L’anno successivo fu “quello buono”. Con l’Alfa P2 8C gommata Pirelli Cord, Ascari riuscì finalmente a vincere il Gran Premio d’Italia – che quell’anno era anche Gran Premio d’Europa – disputato a Monza nell’ottobre del 1924: con 3 minuti e 34 secondi, il pilota Alfa Romeo stabilì un record del giro più veloce destinato a restare a lungo imbattuto. Al suo fianco sempre l’inseparabile Giuseppe Campari, l’amico-avversario compagno di squadra. Consueto il trionfo dell’Alfa (Ascari al primo posto e Campari secondo) – anche l’anno successivo al Gran Premio del Belgio a Spa. L’ultimo.
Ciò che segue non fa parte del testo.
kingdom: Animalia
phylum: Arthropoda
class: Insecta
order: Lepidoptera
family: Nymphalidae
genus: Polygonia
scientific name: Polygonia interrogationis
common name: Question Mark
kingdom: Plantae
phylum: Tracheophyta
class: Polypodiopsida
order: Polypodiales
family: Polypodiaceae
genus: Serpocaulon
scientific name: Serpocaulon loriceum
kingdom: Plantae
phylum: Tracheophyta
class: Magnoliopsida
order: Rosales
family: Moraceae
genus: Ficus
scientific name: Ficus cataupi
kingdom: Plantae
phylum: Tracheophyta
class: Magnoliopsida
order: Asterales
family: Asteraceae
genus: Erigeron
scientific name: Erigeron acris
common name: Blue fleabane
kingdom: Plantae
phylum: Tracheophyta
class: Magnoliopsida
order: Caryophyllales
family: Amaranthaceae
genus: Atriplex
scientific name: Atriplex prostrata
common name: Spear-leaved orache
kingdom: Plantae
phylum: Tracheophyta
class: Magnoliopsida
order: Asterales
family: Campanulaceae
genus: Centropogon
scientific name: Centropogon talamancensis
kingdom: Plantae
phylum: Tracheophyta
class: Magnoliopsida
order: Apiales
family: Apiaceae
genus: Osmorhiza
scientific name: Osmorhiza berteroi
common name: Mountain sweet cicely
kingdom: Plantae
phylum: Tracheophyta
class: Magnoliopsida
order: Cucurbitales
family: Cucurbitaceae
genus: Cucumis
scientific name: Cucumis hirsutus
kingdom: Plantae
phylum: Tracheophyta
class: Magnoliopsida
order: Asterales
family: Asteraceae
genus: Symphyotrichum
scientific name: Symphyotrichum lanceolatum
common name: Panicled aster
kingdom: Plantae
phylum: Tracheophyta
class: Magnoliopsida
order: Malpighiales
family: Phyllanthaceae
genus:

Forse fu troppo irruento Ascari quel giorno sulla pista di Monthléry, Gran Premio di Francia 1925. Qualcuno diede la colpa alla troppa velocità in curva, altri sostennero che non doveva esserci quella palizzata che si incastrò nel mozzo facendo impennare la macchina scaraventando a terra il pilota. Antonio Ascari morì il 26 luglio del 1925. Quasi trentasettenne. Suo figlio Alberto, che allora aveva sette anni, giurò a se stesso che – qualora avesse fatto lo stesso mestiere del padre – mai avrebbe corso il giorno 26. E poi, quando diventò pilota, aggiunse che mai si sarebbe separato dal suo casco azzurro portafortuna. Perse la vita a Monza nel 1955 – pressochè trent’anni esatti dopo il padre, anche lui quasi trentasettenne –provando una Ferrari 750. L’avevano chiamato al circuito di Monza gli amici e colleghi Gigi Villoresi ed Eugenio Castellotti e lui, Alberto, aveva accettato volentieri di salire in macchina, per fare semplice qualche giro di pista. Anche se aveva lasciato a casa il casco azzurro portafortuna, anche se era il giorno 26 di maggio.